Rehhagel will be without two first-choice midfielders against Russia with Stelios Giannakopoulos injured and Giorgos Karagounis suspended. The absence of Karagounis in particular, is a huge blow for the Greeks.
Nonetheless, Rehhagel did not seem unduly concerned by the loss of the pair.
“We have 23 people and they all must prove why we took them with us to Portugal,” he said.
Giorgos Georgiadis and Vassilis Tsartas are likely to replace the missing duo.
Even though his team have already been eliminated from the tournament, Russia coach Georgi Yartsev said his side will be playing to win their final game.
“Those who think we’ll just be walking around in the third game – they’re going to make a huge mistake,” said Yartsev.
“We’ll fight. We need to score goals and win points in this competition, and that’s what we’ll aim to do.
“The game is going to be crucial in the group. It can influence the position and the future of all the teams.”
Yartsev, whose position has come under threat as a result of some undistinguished performances from his team, is happy to carry full responsibility for Russia’s failings.
“We win together and we lose together. In my life, in my job, I follow one principle – I’m totally responsible for what I do, for what the team achieves.
“I will never blame my players whether their performances are acceptable or even in bad games.
“That’s not just a declaration, not a position, it’s the principle which I follow and will follow for the rest of my life.
“I’ve chosen these players to come to Euro 2004 and I’m responsible totally. It’s my fault if we don’t win the game.”

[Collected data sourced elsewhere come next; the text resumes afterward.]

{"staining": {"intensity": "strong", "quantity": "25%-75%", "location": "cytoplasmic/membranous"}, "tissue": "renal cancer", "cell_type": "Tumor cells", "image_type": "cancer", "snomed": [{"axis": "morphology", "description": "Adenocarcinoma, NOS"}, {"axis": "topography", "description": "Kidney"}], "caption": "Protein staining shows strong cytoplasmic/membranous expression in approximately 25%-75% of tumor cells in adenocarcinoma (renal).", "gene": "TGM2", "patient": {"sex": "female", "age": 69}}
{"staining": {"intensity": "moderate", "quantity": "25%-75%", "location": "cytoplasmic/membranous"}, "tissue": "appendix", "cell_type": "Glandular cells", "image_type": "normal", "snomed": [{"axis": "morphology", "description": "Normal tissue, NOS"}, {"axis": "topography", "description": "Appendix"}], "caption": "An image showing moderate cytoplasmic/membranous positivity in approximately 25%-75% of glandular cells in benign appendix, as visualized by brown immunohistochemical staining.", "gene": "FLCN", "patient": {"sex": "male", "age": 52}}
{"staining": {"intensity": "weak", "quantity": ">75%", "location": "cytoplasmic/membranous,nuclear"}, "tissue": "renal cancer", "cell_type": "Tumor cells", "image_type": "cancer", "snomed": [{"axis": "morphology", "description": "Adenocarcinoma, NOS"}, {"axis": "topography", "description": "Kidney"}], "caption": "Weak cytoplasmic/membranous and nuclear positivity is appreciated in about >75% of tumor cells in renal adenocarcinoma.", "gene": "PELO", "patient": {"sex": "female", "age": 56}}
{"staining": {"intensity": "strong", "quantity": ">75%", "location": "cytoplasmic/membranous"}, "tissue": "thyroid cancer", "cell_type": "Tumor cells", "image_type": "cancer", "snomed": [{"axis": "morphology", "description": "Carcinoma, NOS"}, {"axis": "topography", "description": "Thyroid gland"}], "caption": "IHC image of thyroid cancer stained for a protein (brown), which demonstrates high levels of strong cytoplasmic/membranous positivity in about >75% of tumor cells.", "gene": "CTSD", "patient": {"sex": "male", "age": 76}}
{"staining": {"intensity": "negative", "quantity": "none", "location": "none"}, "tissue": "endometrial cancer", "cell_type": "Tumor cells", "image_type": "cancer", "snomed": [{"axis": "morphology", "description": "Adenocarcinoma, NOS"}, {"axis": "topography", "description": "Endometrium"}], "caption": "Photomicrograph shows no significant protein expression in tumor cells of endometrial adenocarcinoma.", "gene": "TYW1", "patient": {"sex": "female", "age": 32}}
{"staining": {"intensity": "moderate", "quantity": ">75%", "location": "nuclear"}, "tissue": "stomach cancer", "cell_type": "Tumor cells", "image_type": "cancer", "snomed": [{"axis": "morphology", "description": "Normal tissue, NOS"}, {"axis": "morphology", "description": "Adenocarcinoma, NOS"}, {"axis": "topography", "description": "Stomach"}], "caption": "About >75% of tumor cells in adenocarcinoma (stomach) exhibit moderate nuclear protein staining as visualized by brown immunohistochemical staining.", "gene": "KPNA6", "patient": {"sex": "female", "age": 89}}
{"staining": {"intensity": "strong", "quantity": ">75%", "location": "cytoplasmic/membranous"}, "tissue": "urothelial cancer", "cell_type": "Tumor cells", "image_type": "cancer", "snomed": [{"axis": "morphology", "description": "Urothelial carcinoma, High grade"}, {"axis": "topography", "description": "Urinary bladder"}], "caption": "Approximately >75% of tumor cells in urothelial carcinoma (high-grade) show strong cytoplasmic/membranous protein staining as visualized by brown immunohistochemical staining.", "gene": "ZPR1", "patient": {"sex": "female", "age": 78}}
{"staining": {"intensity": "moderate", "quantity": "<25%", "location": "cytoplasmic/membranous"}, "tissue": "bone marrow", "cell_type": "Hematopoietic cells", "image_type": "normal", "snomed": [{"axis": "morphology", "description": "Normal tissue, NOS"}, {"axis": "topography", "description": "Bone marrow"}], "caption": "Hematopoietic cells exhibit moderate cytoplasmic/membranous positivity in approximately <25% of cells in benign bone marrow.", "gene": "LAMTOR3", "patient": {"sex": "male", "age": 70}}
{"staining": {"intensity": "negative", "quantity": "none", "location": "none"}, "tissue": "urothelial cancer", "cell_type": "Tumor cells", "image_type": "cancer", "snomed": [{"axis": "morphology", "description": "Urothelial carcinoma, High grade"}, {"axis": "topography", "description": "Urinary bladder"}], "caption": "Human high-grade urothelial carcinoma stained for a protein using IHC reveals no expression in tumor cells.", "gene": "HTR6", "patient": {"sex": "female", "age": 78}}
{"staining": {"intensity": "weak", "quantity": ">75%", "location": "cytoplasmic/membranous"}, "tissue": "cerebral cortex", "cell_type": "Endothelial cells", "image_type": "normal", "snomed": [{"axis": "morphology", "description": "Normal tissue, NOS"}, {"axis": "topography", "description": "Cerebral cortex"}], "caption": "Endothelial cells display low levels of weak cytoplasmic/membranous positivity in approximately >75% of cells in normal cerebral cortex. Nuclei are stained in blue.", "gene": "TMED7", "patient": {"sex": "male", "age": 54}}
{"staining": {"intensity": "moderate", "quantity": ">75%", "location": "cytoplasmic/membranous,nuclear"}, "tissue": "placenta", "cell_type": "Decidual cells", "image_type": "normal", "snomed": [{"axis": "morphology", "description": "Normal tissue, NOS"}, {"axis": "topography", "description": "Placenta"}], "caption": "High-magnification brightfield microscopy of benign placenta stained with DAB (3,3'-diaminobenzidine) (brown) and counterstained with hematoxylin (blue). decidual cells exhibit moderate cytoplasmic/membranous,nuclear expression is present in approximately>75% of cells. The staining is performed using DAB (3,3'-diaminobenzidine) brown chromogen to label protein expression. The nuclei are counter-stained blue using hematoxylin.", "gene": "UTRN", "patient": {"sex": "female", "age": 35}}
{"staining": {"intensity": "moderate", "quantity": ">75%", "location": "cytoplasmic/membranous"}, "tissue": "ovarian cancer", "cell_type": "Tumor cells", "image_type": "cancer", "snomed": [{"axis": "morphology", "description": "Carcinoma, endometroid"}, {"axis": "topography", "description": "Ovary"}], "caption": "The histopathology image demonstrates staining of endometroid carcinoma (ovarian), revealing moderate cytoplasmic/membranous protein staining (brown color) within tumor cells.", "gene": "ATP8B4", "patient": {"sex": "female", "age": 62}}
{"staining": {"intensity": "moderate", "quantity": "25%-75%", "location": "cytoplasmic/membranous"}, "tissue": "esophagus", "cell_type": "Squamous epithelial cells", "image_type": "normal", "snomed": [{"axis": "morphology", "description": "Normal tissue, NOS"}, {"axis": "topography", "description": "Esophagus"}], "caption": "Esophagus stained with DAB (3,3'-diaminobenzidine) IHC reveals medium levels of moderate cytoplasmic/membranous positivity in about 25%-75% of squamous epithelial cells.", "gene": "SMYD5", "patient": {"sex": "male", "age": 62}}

For Russia, goalkeeper Vyacheslav Malafeyev is set to replace Sergei Ovchinnikov, who was unfortunate to be sent off in the previous game against Portugal, while Roman Sharonov will come in for suspended captain Alexei Smertin.
Russia (4-4-2); 12-Vyacheslav Malafeyev; 14-Alexander Anyukov, 13-Roman Sharonov, 21-Alexei Bugayev, 16-Vadim Yevseyev; 19-Vladimir Bystrov, 20-Dmitry Loskov, 15-Dmitry Alenichev, 5-Andrei Karyaka; 11-Alexander Kerzhakov, 3-Dmitry Sychev.
Greece (4-4-2): 1-Antonis Nikopolidis; 2-Yourkas Seitaridis, 19-Michalis Kapsis, 5-Traianos Dellas, 14-Takis Fyssas; 17-Giorgos Georgiadis, 21-Costas Katsouranis, 7-Theodoros Zagorakis (captain), 10-Vassilis Tsartas; 15-Zisis Vryzas, 9-Angelos Haristeas.